Chemokine Receptor Signatures in Allogeneic Stem Cell Transplantation

Allogeneic stem-cell transplantation (SCT) is performed in 28,000 patients with blood cancers each year, including many servicemen and women. The success of allogeneic SCT relies in part on the ability of the donor's immune system to attack and destroy the recipient's cancer cells, a process known as graft-versus-leukemia (GvL). However, this process works as a double-edged sword because the donor immune system can also target normal recipient tissues and cause severe damage, a complication called graft-versus-host disease (GvHD). Acute GvHD is a deleterious process that primarily causes damage in the skin, liver, and gut. GvHD can be life-threatening and requires aggressive therapy with drugs that suppress the immune system, leading to infections and poor quality of life. Second only to cancer relapse, GvHD is a frequent cause for morbidity and mortality after SCT. The current approach to prevention and treatment of GvHD, which includes the administration of drugs that suppress the immune system, is only partially effective and 30%-70% of transplant patients still encounter significant GvHD. Interventions that prevent GvHD efficiently but preserve the function of the immune system and permit effective GvL are a major unmet need, and breakthroughs in this field have not occurred since the 1980s.
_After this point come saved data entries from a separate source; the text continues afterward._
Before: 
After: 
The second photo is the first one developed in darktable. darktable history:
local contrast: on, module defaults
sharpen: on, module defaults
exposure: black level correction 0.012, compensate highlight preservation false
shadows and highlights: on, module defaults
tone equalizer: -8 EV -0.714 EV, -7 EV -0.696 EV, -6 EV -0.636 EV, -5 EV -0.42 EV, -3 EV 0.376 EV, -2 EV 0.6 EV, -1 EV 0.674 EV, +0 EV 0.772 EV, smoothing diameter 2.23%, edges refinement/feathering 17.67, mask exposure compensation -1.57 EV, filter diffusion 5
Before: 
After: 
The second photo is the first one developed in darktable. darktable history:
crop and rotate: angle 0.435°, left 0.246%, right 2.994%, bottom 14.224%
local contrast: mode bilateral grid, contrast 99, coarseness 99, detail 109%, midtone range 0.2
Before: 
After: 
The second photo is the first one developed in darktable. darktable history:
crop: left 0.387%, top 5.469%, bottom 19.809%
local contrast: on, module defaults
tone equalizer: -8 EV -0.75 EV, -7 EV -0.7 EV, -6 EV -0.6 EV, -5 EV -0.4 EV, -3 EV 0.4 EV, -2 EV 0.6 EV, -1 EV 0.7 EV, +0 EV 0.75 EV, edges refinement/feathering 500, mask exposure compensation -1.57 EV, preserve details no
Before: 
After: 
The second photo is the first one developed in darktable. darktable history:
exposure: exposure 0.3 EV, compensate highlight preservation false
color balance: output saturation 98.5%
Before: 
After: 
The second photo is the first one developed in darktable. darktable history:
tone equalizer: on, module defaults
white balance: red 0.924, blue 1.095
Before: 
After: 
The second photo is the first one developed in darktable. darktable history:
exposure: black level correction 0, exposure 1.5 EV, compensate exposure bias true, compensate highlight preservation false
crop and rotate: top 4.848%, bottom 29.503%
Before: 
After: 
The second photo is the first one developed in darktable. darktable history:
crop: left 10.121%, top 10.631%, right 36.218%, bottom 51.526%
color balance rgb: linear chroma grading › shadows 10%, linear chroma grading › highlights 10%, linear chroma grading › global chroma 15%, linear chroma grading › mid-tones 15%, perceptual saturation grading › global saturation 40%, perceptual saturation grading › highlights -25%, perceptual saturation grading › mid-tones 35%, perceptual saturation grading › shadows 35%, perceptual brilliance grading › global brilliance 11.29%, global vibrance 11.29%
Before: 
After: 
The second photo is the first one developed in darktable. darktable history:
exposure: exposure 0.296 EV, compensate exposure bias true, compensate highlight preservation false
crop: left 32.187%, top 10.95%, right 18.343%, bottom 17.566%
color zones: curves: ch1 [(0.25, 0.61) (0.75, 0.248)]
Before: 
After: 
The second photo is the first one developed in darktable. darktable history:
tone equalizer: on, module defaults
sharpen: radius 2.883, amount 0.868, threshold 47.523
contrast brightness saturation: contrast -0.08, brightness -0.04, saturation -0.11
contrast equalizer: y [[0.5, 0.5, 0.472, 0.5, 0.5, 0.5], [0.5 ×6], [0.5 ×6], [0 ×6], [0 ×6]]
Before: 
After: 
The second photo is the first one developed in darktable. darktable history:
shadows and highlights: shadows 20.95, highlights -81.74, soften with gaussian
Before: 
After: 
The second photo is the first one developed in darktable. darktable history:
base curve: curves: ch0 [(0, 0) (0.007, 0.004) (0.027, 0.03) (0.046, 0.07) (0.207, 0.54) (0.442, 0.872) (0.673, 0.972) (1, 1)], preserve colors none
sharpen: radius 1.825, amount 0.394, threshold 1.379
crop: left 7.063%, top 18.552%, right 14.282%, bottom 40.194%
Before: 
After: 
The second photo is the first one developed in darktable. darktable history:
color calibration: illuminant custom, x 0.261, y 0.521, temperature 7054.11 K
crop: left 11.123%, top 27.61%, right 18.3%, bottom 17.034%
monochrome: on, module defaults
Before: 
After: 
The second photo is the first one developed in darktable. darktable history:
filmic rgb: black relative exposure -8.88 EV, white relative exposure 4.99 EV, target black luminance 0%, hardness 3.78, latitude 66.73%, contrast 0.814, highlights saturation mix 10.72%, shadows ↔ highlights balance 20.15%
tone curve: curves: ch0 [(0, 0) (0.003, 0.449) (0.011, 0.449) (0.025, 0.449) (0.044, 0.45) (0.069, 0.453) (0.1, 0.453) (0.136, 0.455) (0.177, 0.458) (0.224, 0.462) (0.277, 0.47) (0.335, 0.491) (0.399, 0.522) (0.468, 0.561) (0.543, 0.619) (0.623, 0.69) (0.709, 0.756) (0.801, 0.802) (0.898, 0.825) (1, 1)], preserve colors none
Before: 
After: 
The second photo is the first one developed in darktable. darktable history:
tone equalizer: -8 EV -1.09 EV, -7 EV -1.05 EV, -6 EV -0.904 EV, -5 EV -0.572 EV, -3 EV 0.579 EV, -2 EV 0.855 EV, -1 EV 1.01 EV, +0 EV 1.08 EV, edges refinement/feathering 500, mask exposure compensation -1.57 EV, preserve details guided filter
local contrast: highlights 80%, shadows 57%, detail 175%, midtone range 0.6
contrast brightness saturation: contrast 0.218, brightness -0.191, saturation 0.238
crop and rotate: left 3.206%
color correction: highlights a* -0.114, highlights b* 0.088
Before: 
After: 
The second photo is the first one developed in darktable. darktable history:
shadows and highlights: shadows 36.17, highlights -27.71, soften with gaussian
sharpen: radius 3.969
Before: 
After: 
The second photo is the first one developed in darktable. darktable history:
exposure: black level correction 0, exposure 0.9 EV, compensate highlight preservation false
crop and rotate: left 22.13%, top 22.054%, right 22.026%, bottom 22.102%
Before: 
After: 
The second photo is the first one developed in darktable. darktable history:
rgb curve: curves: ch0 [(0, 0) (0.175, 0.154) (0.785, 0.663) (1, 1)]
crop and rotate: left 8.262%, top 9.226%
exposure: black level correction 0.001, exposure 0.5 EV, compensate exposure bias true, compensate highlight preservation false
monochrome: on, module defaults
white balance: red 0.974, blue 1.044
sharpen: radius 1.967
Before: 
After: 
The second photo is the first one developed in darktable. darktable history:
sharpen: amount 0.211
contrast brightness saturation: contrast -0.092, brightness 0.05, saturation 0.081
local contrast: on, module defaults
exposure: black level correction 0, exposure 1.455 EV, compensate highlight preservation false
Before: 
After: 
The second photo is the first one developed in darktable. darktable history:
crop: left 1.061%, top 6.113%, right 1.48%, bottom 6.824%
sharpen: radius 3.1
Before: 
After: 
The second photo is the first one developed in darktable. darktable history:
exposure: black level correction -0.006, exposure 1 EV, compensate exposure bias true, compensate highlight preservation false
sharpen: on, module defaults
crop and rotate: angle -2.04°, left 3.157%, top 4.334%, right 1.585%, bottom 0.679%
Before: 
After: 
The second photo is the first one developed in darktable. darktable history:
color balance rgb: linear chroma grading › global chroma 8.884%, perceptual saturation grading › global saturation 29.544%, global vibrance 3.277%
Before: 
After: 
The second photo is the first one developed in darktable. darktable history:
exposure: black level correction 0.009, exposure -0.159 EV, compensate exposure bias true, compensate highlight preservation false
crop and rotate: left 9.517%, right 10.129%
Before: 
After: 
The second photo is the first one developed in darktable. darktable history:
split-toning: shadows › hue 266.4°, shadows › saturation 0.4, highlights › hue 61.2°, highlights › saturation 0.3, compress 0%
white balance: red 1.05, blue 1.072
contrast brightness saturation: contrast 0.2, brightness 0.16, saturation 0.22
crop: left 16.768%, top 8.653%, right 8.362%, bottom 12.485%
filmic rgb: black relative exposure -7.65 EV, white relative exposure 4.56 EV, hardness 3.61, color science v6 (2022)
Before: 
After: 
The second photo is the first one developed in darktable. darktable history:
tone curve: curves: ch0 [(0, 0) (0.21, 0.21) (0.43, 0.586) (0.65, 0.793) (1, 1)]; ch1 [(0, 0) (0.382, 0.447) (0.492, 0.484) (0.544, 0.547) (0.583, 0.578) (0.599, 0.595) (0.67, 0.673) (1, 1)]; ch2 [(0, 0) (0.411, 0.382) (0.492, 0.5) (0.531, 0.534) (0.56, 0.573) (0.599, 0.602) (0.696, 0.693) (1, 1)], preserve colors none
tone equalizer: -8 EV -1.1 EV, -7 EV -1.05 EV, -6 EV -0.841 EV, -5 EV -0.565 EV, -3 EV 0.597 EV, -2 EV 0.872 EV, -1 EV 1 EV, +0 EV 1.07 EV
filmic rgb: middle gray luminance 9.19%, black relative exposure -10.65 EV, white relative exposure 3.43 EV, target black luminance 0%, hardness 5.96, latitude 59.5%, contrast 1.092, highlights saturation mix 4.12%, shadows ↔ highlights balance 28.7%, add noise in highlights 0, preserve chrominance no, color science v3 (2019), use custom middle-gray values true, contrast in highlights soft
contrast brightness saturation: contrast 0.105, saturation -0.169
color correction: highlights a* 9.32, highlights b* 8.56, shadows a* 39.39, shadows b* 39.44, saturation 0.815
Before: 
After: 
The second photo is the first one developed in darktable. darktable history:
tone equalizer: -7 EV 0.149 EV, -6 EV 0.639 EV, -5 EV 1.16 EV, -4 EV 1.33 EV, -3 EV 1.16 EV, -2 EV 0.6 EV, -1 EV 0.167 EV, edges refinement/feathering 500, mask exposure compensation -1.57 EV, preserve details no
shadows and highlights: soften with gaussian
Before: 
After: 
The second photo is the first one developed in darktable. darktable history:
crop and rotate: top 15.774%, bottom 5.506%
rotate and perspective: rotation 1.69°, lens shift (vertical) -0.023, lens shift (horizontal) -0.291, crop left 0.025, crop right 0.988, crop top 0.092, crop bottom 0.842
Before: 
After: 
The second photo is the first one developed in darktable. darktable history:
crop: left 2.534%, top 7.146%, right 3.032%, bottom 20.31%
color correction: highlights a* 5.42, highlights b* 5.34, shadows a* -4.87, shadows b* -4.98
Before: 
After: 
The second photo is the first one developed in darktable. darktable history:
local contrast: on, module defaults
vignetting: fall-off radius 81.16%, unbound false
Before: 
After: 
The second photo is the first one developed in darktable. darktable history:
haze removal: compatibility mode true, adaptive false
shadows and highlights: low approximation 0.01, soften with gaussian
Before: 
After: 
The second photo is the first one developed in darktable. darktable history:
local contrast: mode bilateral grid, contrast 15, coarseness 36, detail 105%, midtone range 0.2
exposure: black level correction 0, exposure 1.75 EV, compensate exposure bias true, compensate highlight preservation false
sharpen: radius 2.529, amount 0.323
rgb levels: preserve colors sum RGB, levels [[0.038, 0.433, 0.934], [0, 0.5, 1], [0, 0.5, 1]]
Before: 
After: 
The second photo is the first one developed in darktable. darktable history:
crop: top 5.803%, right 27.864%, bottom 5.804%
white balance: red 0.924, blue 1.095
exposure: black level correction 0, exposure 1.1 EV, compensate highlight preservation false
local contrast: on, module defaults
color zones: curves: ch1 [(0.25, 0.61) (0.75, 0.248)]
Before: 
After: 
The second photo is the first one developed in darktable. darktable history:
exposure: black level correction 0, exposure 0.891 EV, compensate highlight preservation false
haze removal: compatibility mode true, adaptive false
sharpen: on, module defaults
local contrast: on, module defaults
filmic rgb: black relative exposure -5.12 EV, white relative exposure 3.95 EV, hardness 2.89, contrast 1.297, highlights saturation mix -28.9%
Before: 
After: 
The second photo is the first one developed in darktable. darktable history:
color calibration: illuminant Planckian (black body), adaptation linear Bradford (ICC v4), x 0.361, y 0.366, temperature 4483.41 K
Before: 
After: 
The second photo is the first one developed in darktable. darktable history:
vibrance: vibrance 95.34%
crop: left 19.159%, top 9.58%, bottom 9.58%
GvHD is caused by donor lymphocytes, specifically a subset called T cells; it is dependent on the ability of these lymphocytes to migrate from the blood into specific tissues to cause damage. The migration of donor lymphocytes into organs is a well-orchestrated and highly regulated process, governed by certain chemicals called chemokines, which attract cells into sites of inflammation by binding to chemokine receptors. These chemokine receptors are present on the lymphocyte surface and act as a 'ZIP code' to guide each lymphocyte to its own specific 'address' in the body. Chemokine receptors offer us an opportunity to inhibit lymphocyte migration using drugs that block these receptors. I have previously shown in a clinical trial that blocking the chemokine receptor CCR5 decreased rates of GvHD without impairing lymphocyte function, i.e., without increasing the risk for infections or cancer relapse. It appeared that the beneficial effect of CCR5 blockade was unique to the liver and gut and did not affect the skin, implying that CCR5 blockade affected a trafficking pattern that is specific to those organs. This trial showed that the detrimental process of GvHD could be modulated by blocking a single chemokine receptor, similar to removing a digit from the ZIP code on an envelope.

I now propose to study the role of CCR5 and other chemokine receptors in the migration of T cells after allogeneic SCT, hypothesizing that there are specific combinations ('signatures') of receptors that guide T cells into specific organs. The discovery phase of this proposal will use a tissue bank, which currently contains more than 850 blood, marrow, and biopsy samples from allogeneic SCT recipients at Penn. The validation phase will include the study of similar samples from patients who underwent allogeneic SCT and received the drug maraviroc, a CCR5 antagonist, as part of a clinical trial.

In order to demonstrate the role of specific chemokine receptors in trafficking into tissues, I will use an advanced genomic method called T-cell receptor sequencing. This novel technology allows me to identify specific groups (clones) of T cells in tissue biopsies and in peripheral blood. By sorting a patient's blood into groups of cells that carry specific chemokine receptors (the 'ZIP code') and then comparing their T-cell receptor sequences to the ones that are found in a specific organ, I can assess which chemokine receptors determined the migration into a specific organ. The identification of specific chemokine receptor signatures that have a critical role in GvHD can further propel the development of targeted medications that control cell migration and improve the outcome of allogeneic SCT without suppressing the immune system.

Personally, I am a physician scientist specializing in cellular therapy and SCT for blood cancers. I completed my training in hematology and oncology at the University of Pennsylvania, and conducted lab and clinical research at Penn under the guidance of Dr. David Porter and Dr. Robert Vonderheide, who serve as mentors for this research proposal as well. Together, we pioneered the use of the chemokine receptor blocker maraviroc in allogeneic SCT. I was recently appointed a co-chair of a multicenter clinical trial that will further test this strategy. I aspire to continue my work in the exciting realm of cancer research and transplantation. The Career Development Grant will provide me a unique opportunity to advance the field of allogeneic SCT by introducing novel genomic methods and identifying new targets that will improve survival and quality of life for transplant patients.